В этом случае опрос отменялся. Учителем математики был Юлий Осипович Гурвиц, многолетний декан физмата в одном из московских педвузов. Он вставал в проходе между рядами и, выпрастывая безупречные крахмальные манжеты из рукавов пиджака, начинал объяснять буквально «на пальцах».

Когда я уже в университете рассказывала, что в нашем классе было «не принято» списывать и подсказывать, не говоря уже о шпаргалках, мне, как правило, не верили. Это, однако, было именно так — просто ни в том, ни в другом не было резона.

Я не хочу этим сказать, что отношения между учителями и учениками в нашей школе были идиллическими. Характерно, однако, что я не припоминаю учительских прозвищ. Исключение составляет наша директриса, которую мы за глаза звали «Настасья» и дружно ненавидели. К некоторым учителям мы относились как бы снисходительно, но большинство — любили или уважали.

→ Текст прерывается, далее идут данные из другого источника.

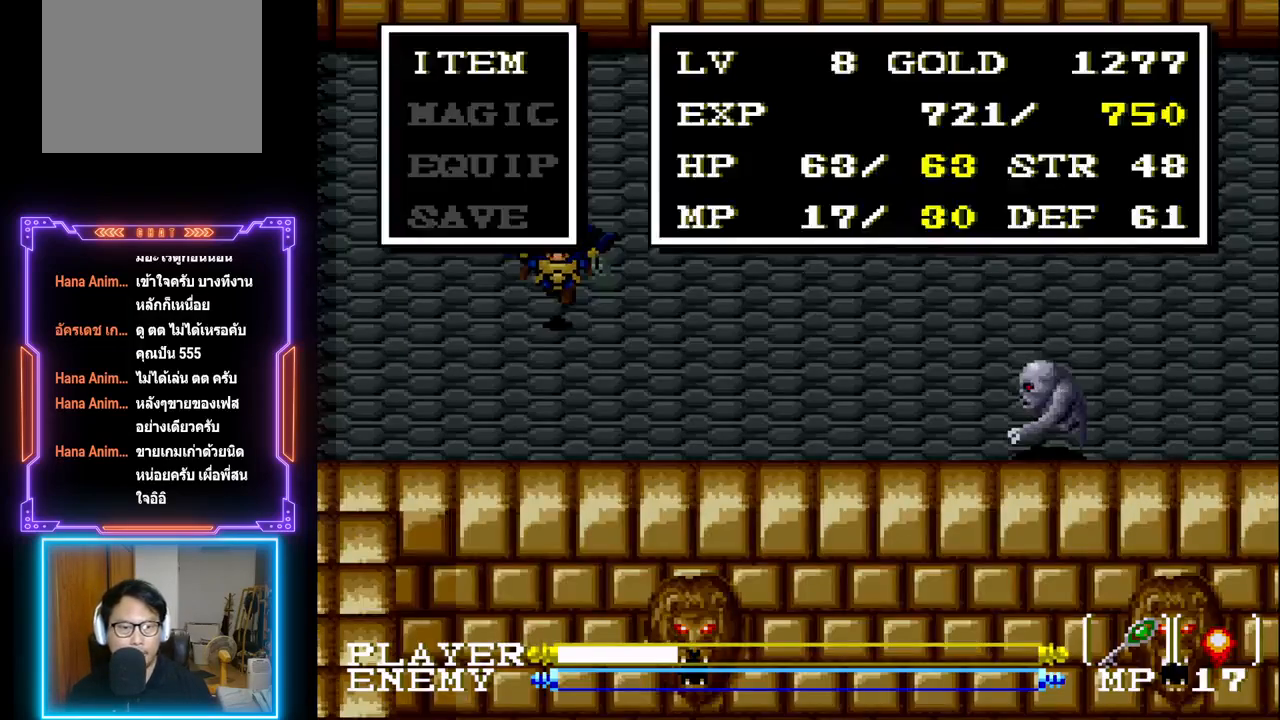
{"buttons": [], "left_stick": "center", "events": []}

Что касается Анны Алексеевны Яснопольской, то ее боялись еще до того, как начинали у нее учиться, — она вела литературу только с восьмого класса. Позже ее уважали и любили, а также обожали, как это умеют делать только дети.

Как и большинство наших школьных учителей, Анна Алексеевна была весьма немолода — мы по возрасту годились ей во внуки. Я бы не хотела ее идеализировать, но чего в ней определенно не было, так это нелюбви к молодости. Анна Алексеевна была замкнута, требовательна и отгорожена от нас возрастом и ролью. О ее прошлом я ничего не знаю. Своей семьи у нее не было — она жила с семьей сестры. Похожа она была на старого и постоянно настороженного мопса. Преображалась Анна Алексеевна, когда читала нам вслух.

Я думаю, что свою работу она ощущала как миссию. Воспоминания о том, что значили эти уроки для тех, кто учился у нее еще перед войной, я случайно нашла в одной из книг покойного Сергея Львова.

Я училась у Анны Алексеевны в страшные для литературы, да и вообще духовной жизни годы — с 1946 по 1949-й. Это времена беспросветности и молчания. Сейчас трудно поверить в то, что даже лучшая московская школа этого времени — это школа без Достоевского, без «серебряного века», не говоря уже о Бунине и Цветаевой, имена которых просто не упоминались. Это времена «постановлений», растоптавших Ахматову, Зощенко и Шостаковича, борьбы с космополитизмом и, наконец, массовых арестов, начавшихся в 1949-м. (Нашей школы это коснулось непосредственно, о чем — ниже.)

Наивно было бы думать, что в эти времена между любимым учителем и учениками могла существовать атмосфера доверительности. Для учителя — во всяком случае, учителя московской, ленинградской или киевской школы — это был бы смертельный риск в буквальном смысле слова. Однако и здесь существовало пространство поступка.

Год за годом Анна Алексеевна Яснопольская читала вслух замершему классу стихи и прозу русских классиков. Как писала еще в 1932 году Л. Я. Гинзбург, «классическая книга выделяла из себя ходячие знаки эмоциональных и социальных смыслов».